"Es ist ein Selbstläufer geworden"
Familie Klose hat die Religiöse Kinderwoche aus ihrer Leipziger Heimat nach Essen exportiert
Leipzig. Seit 2005 verbringt eine Kinder- und Jugendgruppe aus Essen jährlich ihre Religiöse Kinderwoche (RKW) in Leipzig-Engelsdorf. Der Umzug einer Familie aus Sachsen in die Ruhrmetropole machte es möglich. Und sie etablierte eine dort vorher unbekannte ostdeutsche Tradition.
Dicke graue Wolken hängen tief über dem östlichen Leipziger Stadtteil Engelsdorf. Die Zelte der 35-köpfigen Gruppe aus Essen müssen stundenlangem Regen trotzen. Es ist kühl und am letzten Juli-Wochenende von Sommer keine Spur. Auf dem weitläufigen Gelände der Familie Sallat, das die Essener seit sechs Jahren für ihre Religiöse Kinderwoche (RKW) nutzen, haben sich die Kinder und Jugendlichen mit ihren Betreuern zur Kreativarbeit in die Häuser zurückgezogen. In den ehemaligen LPG-Gebäuden widmen sie sich gruppenweise der Figur des Paulus zum diesjährigen Thema "Von Land zu Land".

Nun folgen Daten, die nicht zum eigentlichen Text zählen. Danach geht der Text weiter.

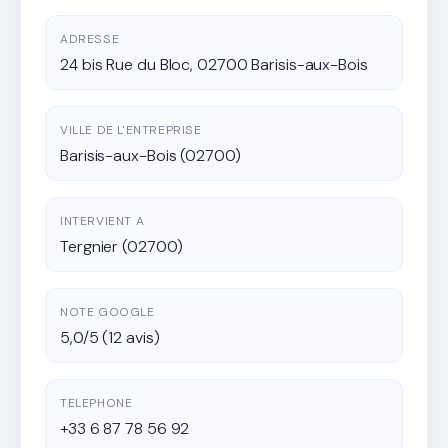
ADRESSE
24 bis Rue du Bloc, 02700 Barisis-aux-Bois
VILLE DE L'ENTREPRISE
Barisis-aux-Bois (02700)
INTERVIENT A
Tergnier (02700)
NOTE GOOGLE
5,0/5 (12 avis)
TELEPHONE
+33 6 87 78 56 92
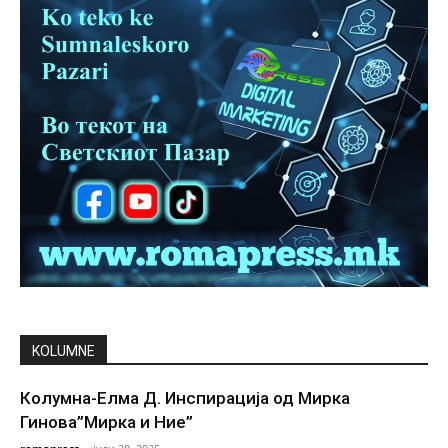
KOLUMNE
Колумна-Елма Д. Инспирација од Мирка
Гинова”Мирка и Ние”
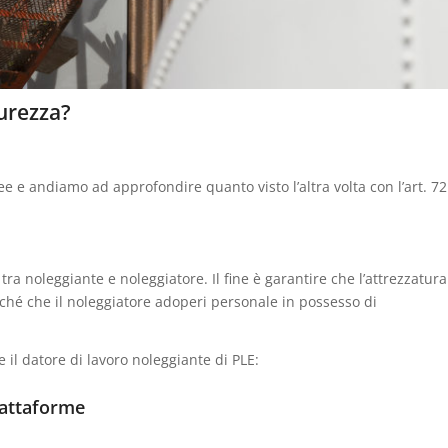
urezza?
ee e andiamo ad approfondire quanto visto l’altra volta con l’art. 72
tra noleggiante e noleggiatore. Il fine è garantire che l’attrezzatura
nché che il noleggiatore adoperi personale in possesso di
 il datore di lavoro noleggiante di PLE:
iattaforme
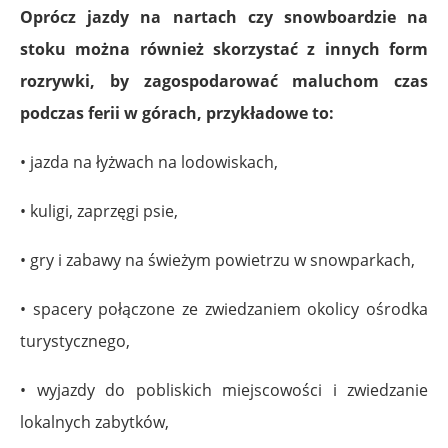
Oprócz jazdy na nartach czy snowboardzie na
stoku można również skorzystać z innych form
rozrywki, by zagospodarować maluchom czas
podczas ferii w górach, przykładowe to:
• jazda na łyżwach na lodowiskach,
• kuligi, zaprzęgi psie,
• gry i zabawy na świeżym powietrzu w snowparkach,
• spacery połączone ze zwiedzaniem okolicy ośrodka
turystycznego,
• wyjazdy do pobliskich miejscowości i zwiedzanie
lokalnych zabytków,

Die einen basteln Briefumschläge beispielsweise aus Kalendern mit Leipzig- oder Naturmotiven. Andere schreiben zusammen einen Brief an ihre Gemeinde in Essen. Wieder andere zeichnen auf großformatigem Papier eine Karte mit den Reisen des Paulus, die später in ihrer Essener Kirche aufgehängt werden soll. "Diese Verbundenheit zur Kirche und der Gemeinde gefällt mir gut", sagt Bettina Welling. "Das fehlt sonst häufig." An der RKW, die 2005 erstmals in der Essener Gemeinde ins Leben gerufen wurde, mag die 46-Jährige auch, "dass alle Altersgruppen zusammenarbeiten und eine tolle Gemeinschaft erleben".

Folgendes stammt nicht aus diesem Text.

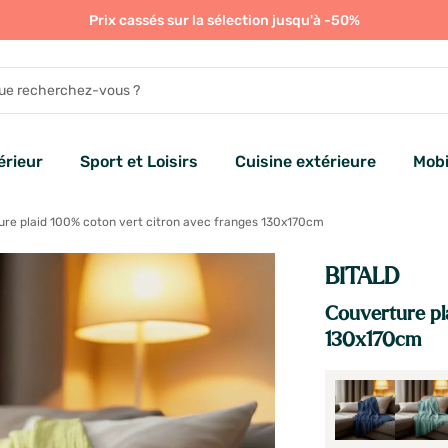
Prix cassés sur la sélection jusqu'à -50%
rieur
Sport et Loisirs
Cuisine extérieure
Mobi
re plaid 100% coton vert citron avec franges 130x170cm
BITALD
Couverture pl
130x170cm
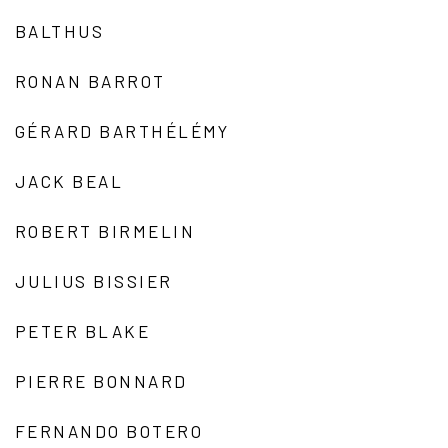
BALTHUS
RONAN BARROT
GÉRARD BARTHÉLÉMY
JACK BEAL
ROBERT BIRMELIN
JULIUS BISSIER
PETER BLAKE
PIERRE BONNARD
FERNANDO BOTERO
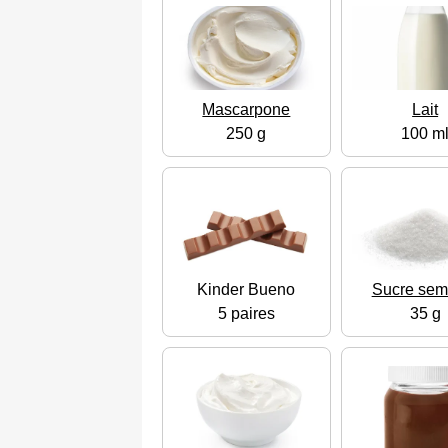
Mascarpone
Lait
250 g
100 m
Kinder Bueno
Sucre sem
5 paires
35 g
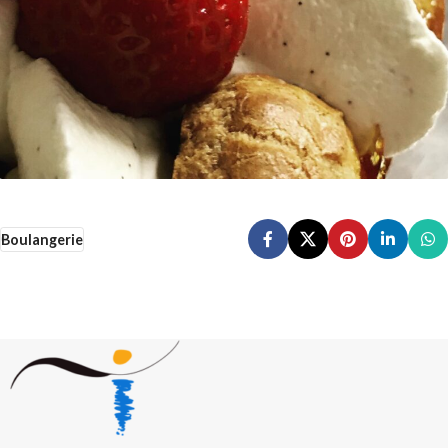
Boulangerie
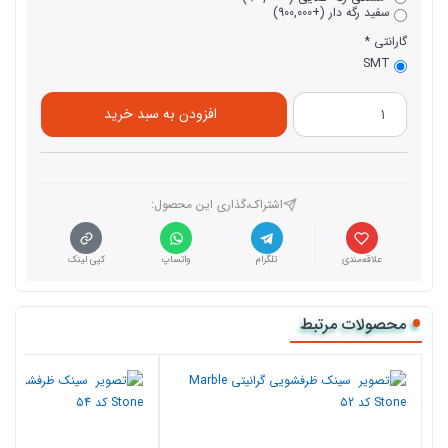
سفید رگه دار (+900,000)
گارانتی
SMT
افزودن به سبد خرید
اشتراک،گذاری این محصول‌:
علاقه‌مندی
تلگرام
واتساپ
کپی لینک
محصولات مرتبط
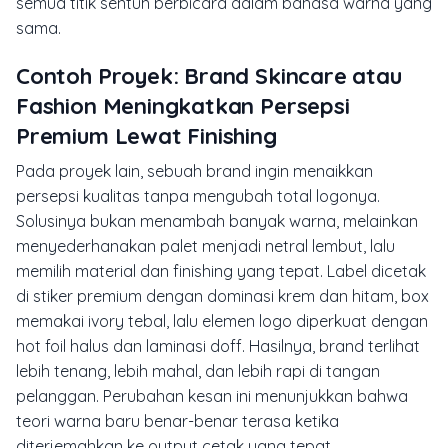
semua titik sentuh berbicara dalam bahasa warna yang
sama.
Contoh Proyek: Brand Skincare atau
Fashion Meningkatkan Persepsi
Premium Lewat Finishing
Pada proyek lain, sebuah brand ingin menaikkan
persepsi kualitas tanpa mengubah total logonya.
Solusinya bukan menambah banyak warna, melainkan
menyederhanakan palet menjadi netral lembut, lalu
memilih material dan finishing yang tepat. Label dicetak
di stiker premium dengan dominasi krem dan hitam, box
memakai ivory tebal, lalu elemen logo diperkuat dengan
hot foil halus dan laminasi doff. Hasilnya, brand terlihat
lebih tenang, lebih mahal, dan lebih rapi di tangan
pelanggan. Perubahan kesan ini menunjukkan bahwa
teori warna baru benar-benar terasa ketika
diterjemahkan ke output cetak yang tepat.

So wie "Tante Betti" ist auch Martin van Halteren schon zum sechsten Mal bei der RKW dabei - und will jedes Jahr wieder nach Engelsdorf: "Mir ist noch nicht langweilig. Es gibt jedes Jahr ein anderes Thema, andere Spiele, andere Unternehmungen." Und aktuell nennt er als Beispiele den Besuch eines Erlebnisbades und eines Kletterparks sowie eine Rallye durch die Leipziger Innenstadt. Dann blickt der 15-Jährige zu seinem evangelischen Freund Paul Förder und meint: "Und die Gemeinschaft ist wirklich nett."

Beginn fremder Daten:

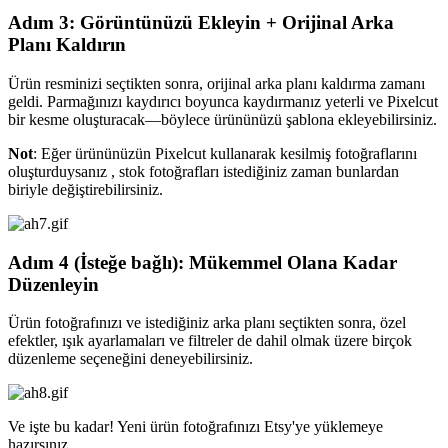
Adım 3: Görüntünüzü Ekleyin + Orijinal Arka
Planı Kaldırın
Ürün resminizi seçtikten sonra, orijinal arka planı kaldırma zamanı
geldi. Parmağınızı kaydırıcı boyunca kaydırmanız yeterli ve Pixelcut
bir kesme oluşturacak—böylece ürününüzü şablona ekleyebilirsiniz.
Not
: Eğer ürününüzün Pixelcut kullanarak kesilmiş fotoğraflarını
oluşturduysanız , stok fotoğrafları istediğiniz zaman bunlardan
biriyle değiştirebilirsiniz.
Adım 4 (İsteğe bağlı): Mükemmel Olana Kadar
Düzenleyin
Ürün fotoğrafınızı ve istediğiniz arka planı seçtikten sonra, özel
efektler, ışık ayarlamaları ve filtreler de dahil olmak üzere birçok
düzenleme seçeneğini deneyebilirsiniz.
Ve işte bu kadar
! Yeni ürün fotoğrafınızı Etsy'ye yüklemeye
hazırsınız.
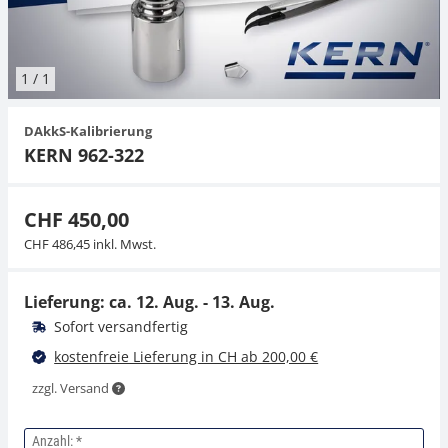
Hängewaagen
Organwaagen
Zug- und Druck-Kraftmesszellen
Videomikroskope
Expertenanwendungen
Zucker
Newton-Gewichte
Schallpegelmessgerät
Sonstiges
1
/
1
Kranwaagen
Zugvorrichtungen
Externe Beleuchtungseinheiten
Universelle Anwendungen
Farbmessung
DAkkS-Kalibrierung
Tischwaagen
Mikroskopkameras
Zubehör
KERN 962-322
Zubehör
CHF 450,00
CHF 486,45 inkl. Mwst.
Lieferung: ca.
12. Aug. - 13. Aug.
Sofort versandfertig
kostenfreie Lieferung in CH ab 200,00 €
zzgl. Versand
Anzahl:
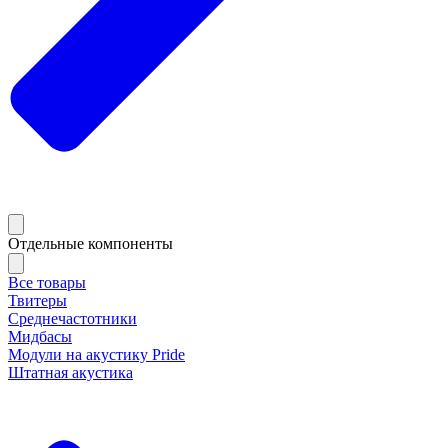
Отдельные компоненты
Все товары
Твитеры
Среднечастотники
Мидбасы
Модули на акустику Pride
Штатная акустика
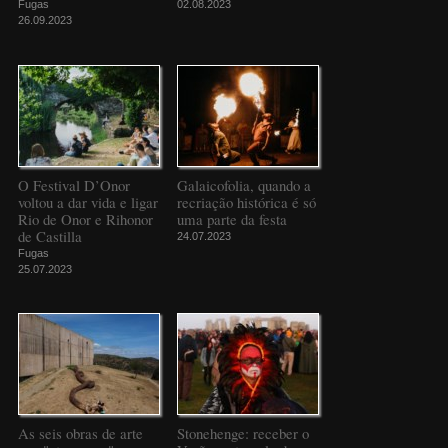
Fugas
02.08.2023
26.09.2023
O Festival D’Onor
Galaicofolia, quando a
voltou a dar vida e ligar
recriação histórica é só
Rio de Onor e Rihonor
uma parte da festa
de Castilla
24.07.2023
Fugas
25.07.2023
As seis obras de arte
Stonehenge: receber o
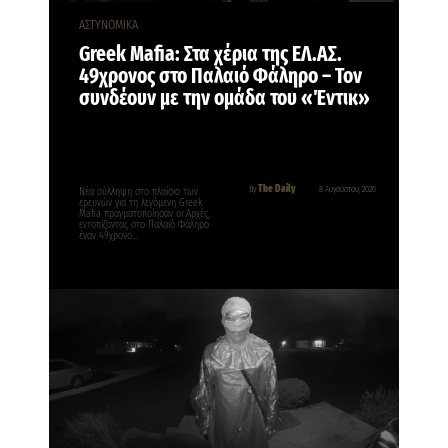
ΑΣΤΥΝΟΜΙΚΑ
Greek Mafia: Στα χέρια της ΕΛ.ΑΣ.
49χρονος στο Παλαιό Φάληρο – Τον
συνδέουν με την ομάδα του «Έντικ»
The Daily
By
8 Αυγούστου, 2026
Νέα σύλληψη στο πλαίσιο των
ερευνών για τη λεγόμενη Greek
Mafia πραγματοποίησαν οι Αρχές,
εντοπίζοντας στο Παλαιό Φάληρο
έναν 49χρονο…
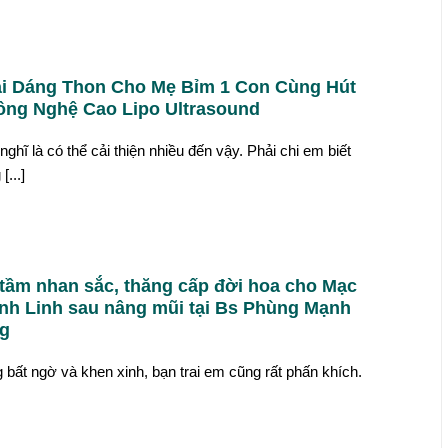
ại Dáng Thon Cho Mẹ Bỉm 1 Con Cùng Hút
ng Nghệ Cao Lipo Ultrasound
nghĩ là có thể cải thiện nhiều đến vậy. Phải chi em biết
...]
tầm nhan sắc, thăng cấp đời hoa cho Mạc
inh Linh sau nâng mũi tại Bs Phùng Mạnh
g
g bất ngờ và khen xinh, bạn trai em cũng rất phấn khích.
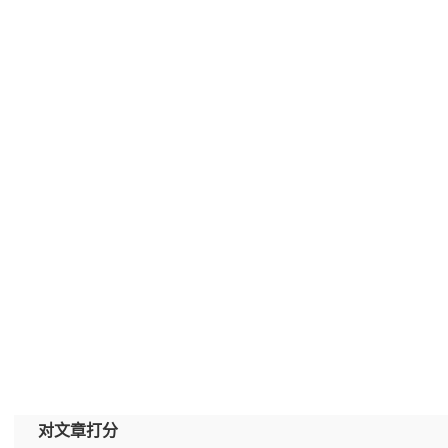
对文章打分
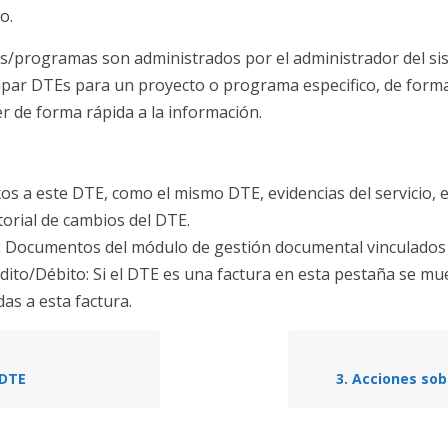
o.
s/programas son administrados por el administrador del sis
par DTEs para un proyecto o programa especifico, de form
r de forma rápida a la información.
os a este DTE, como el mismo DTE, evidencias del servicio, e
storial de cambios del DTE.
Documentos del módulo de gestión documental vinculados 
dito/Débito: Si el DTE es una factura en esta pestaña se mu
as a esta factura.
 DTE
3. Acciones so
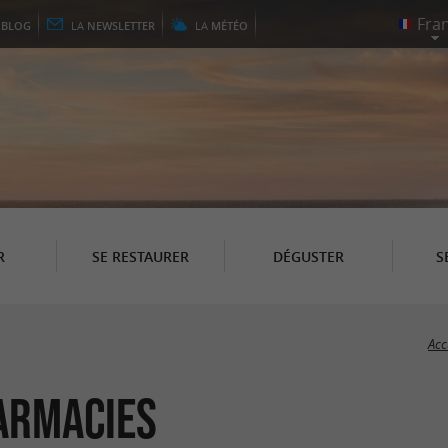
E
BLOG
LA
NEWSLETTER
LA
MÉTÉO
R
SE RESTAURER
DÉGUSTER
S
Acc
armacies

Zu verdanken haben die Essener die erfolgreiche Einführung der im alten Bundesgebiet eigentlich unbekannten RKW dem Zuzug der Familie Klose aus Leipzig. 1996 kamen Lydia und Matthias Klose mit ihrer kleinen Tochter Johanna der Arbeit wegen nach Essen. "Anfangs sind wir noch als RKW-Leiter bei unserer Engelsdorfer Gemeinde mitgefahren", erinnert sich die 38-jährige Mutter. "Aber später war es mit den unterschiedlichen Ferienzeiten zu schwierig." Alternativ habe es in der Essener St.-Hubertus-und-Raphael- Gemeinde im Herbst eine Woche Ferienfreizeit auf Ameland gegeben, "aber ohne einen religiösen thematischen Bezug", so Lydia Klose. "Da hatte ich nur Ferien und es fehlte mir ein Thema", bemerkte die engagierte Katholikin die RKW-Lücke.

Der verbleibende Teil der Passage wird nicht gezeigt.